The man who succeeded Gilchrist and Barnard as the preeminent fish expert in South Africa was J L B Smith. Fishermen enjoyed his company, because he could not only identify unusual fish but also say what baits to use, and where the fish could be found. Have a look at the rare volume of The South African Angler for 1947-48, and marvel at what anglers were catching in those days.
One of the most famous scientists our country has ever produced was Alex du Toit, credited with the discovery of continental drift. We have his own signed copy of Science in South Africa this month, along with his famous work Geology of South Africa, and several issues of the Alex L. du Toit Memorial Lecture.
It is a little-publicised fact that the famous scientist Isaac Newton wrote more about religion than he did about science. In his works on the Bible, many of which were not published until long after his death, he reached conclusions that were often at odds with Church doctrine. One
of Newton’s religious works was Observations upon the Prophecies of Daniel. This month we offer Bishop Robert Gray’s copy.

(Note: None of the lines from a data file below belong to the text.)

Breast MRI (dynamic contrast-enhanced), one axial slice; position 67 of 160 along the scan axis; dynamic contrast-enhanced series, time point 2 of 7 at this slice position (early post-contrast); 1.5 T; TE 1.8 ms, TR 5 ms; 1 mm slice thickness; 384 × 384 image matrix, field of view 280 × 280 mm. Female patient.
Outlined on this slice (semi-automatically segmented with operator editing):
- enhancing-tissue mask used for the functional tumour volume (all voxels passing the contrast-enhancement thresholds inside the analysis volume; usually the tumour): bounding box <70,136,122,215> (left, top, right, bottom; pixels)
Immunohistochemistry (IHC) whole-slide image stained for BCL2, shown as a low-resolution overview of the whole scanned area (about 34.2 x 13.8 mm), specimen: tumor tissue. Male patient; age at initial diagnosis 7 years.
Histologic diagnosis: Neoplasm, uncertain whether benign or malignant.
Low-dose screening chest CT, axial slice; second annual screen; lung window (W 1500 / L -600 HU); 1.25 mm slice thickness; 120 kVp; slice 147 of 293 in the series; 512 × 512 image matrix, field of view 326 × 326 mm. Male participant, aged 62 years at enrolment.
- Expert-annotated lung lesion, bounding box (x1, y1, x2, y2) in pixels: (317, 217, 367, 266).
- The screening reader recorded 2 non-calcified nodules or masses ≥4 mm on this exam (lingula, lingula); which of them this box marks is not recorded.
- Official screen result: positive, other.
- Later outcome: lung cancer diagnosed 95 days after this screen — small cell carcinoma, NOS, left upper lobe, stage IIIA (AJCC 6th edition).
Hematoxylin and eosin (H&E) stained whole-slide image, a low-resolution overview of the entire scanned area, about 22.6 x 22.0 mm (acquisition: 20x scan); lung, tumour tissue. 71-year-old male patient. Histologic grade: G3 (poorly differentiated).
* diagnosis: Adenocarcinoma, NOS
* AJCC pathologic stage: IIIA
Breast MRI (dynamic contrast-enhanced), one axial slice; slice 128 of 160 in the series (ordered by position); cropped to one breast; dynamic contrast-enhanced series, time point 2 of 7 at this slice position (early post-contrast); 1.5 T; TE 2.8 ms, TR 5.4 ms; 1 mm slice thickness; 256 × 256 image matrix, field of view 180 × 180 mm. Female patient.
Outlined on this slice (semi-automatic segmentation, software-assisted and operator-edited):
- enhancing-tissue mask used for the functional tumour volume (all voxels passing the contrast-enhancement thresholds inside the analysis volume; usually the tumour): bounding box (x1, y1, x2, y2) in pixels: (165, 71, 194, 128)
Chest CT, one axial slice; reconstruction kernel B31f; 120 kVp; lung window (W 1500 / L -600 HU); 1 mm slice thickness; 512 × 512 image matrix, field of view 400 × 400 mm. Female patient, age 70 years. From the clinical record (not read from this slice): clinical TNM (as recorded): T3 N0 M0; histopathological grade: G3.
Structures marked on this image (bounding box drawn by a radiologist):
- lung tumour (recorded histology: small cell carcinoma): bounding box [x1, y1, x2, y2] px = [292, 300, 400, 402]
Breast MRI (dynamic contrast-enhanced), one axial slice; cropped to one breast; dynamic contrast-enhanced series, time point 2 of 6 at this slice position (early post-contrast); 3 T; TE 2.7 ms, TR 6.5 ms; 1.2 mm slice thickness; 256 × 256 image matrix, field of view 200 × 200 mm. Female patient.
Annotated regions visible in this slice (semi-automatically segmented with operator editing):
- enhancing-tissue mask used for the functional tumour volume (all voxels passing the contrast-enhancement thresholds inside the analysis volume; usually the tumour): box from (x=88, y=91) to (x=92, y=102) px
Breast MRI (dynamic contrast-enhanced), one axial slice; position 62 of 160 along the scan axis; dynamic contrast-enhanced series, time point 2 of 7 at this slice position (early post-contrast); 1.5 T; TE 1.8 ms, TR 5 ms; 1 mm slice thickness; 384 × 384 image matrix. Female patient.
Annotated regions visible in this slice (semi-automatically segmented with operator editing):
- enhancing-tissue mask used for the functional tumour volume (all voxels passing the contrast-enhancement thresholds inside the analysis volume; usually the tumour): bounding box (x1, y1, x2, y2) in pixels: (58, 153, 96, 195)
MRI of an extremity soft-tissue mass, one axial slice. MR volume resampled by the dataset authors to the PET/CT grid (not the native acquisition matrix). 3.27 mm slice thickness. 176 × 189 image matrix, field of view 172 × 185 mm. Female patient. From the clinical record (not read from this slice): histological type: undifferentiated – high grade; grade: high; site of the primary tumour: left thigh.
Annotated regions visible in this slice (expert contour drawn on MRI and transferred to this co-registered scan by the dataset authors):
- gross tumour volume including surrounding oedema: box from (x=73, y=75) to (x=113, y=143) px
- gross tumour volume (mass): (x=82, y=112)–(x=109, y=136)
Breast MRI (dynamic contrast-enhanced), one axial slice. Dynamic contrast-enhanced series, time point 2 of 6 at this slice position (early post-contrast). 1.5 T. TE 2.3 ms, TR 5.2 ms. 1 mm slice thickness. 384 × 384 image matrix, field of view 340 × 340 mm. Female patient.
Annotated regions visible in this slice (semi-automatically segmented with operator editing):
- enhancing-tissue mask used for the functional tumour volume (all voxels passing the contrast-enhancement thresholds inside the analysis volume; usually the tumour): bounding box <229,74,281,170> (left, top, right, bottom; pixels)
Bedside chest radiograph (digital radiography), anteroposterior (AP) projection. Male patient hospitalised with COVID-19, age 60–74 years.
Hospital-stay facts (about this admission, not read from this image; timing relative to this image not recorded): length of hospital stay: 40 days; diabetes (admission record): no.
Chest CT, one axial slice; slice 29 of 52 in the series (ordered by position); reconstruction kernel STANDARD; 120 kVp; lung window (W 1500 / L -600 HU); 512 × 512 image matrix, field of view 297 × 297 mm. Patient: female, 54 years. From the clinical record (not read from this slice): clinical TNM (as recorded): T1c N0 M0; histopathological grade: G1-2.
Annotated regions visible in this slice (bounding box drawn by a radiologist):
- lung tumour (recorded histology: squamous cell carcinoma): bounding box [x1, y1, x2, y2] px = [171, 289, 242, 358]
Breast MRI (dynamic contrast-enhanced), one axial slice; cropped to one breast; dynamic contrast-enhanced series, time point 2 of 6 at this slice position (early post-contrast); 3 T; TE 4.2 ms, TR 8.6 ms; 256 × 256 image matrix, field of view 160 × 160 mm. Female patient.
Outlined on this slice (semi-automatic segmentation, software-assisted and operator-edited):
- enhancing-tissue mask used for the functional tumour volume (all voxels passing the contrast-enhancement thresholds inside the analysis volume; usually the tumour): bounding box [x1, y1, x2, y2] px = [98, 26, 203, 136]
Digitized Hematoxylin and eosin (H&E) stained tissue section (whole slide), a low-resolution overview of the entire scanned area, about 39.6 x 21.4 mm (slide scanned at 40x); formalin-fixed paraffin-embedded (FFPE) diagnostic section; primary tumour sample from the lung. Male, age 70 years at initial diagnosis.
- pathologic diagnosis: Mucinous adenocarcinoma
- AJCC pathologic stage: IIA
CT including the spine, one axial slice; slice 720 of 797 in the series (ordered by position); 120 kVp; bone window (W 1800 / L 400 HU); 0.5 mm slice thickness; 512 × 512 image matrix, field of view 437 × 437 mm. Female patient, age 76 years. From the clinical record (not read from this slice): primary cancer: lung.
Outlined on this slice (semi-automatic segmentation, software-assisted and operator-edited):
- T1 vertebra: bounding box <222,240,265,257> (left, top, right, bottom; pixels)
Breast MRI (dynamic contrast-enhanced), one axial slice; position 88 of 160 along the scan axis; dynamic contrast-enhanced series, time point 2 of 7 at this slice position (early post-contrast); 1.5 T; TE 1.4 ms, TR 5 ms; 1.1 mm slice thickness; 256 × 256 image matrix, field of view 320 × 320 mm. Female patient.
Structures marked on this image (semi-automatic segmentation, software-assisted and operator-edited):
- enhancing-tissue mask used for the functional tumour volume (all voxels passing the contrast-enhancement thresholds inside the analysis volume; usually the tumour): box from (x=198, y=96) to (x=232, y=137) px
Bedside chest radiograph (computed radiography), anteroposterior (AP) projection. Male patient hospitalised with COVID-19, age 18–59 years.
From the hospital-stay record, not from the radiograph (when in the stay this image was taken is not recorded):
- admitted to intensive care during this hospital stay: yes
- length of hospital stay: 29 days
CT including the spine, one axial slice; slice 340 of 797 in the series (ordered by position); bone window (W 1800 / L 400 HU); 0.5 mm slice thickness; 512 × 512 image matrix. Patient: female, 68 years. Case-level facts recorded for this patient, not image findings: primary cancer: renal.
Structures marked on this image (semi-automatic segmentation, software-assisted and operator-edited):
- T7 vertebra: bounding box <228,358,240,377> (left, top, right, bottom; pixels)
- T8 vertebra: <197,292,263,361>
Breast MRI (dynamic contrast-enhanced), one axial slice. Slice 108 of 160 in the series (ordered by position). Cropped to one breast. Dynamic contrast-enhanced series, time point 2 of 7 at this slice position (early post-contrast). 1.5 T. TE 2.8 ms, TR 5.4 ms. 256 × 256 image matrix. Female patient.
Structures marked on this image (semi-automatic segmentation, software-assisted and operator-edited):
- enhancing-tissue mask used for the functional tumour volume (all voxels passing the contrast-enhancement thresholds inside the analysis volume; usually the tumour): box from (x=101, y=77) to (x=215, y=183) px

Considering Gray’s position as the representative of orthodoxy in the Colenso heresy case, it is intriguing that he had this book in his possession.
The many hunting books in this month’s list include such highlights as the first edition of Scully’s Lodges in the Wilderness, the first edition of Bulpin’s The Ivory Trail, David Enderby Blunt’s Elephant, Das Neves’ A Hunting Expedition to the Transvaal, the first edition of W D M Bell’sKaramojo Safari, and a limited edition facsimile of A Breath from the Veldt, by John Guille Millais.
Contact between the Portuguese and Boers receives copious attention in O J O Ferreira’s Serpa Pinto amongst Boer and Brit, D W Kruger’s Die weg na die see, and J B de Waal’s Die rol van João Albasini in die geskiedenis van die Transvaal. Travelling
further afield, we have an early report on irrigation in Kenya, and volumes from the Oppenheimer Series: The Northern Goldfields Diaries of Thomas Baines, and The Barotseland Journal of James Stevenson-Hamilton.
The natural history books this month are thrilling. They include Linder and Kurzweil’s Orchids of Southern Africa, Pennington’s Butterflies of Southern Africa, and The Flora Capensis of Jakob and Johann Philipp Breyne, by Mary Gunn and Enid du Plessis.
As always, we hope we have found something to tempt you.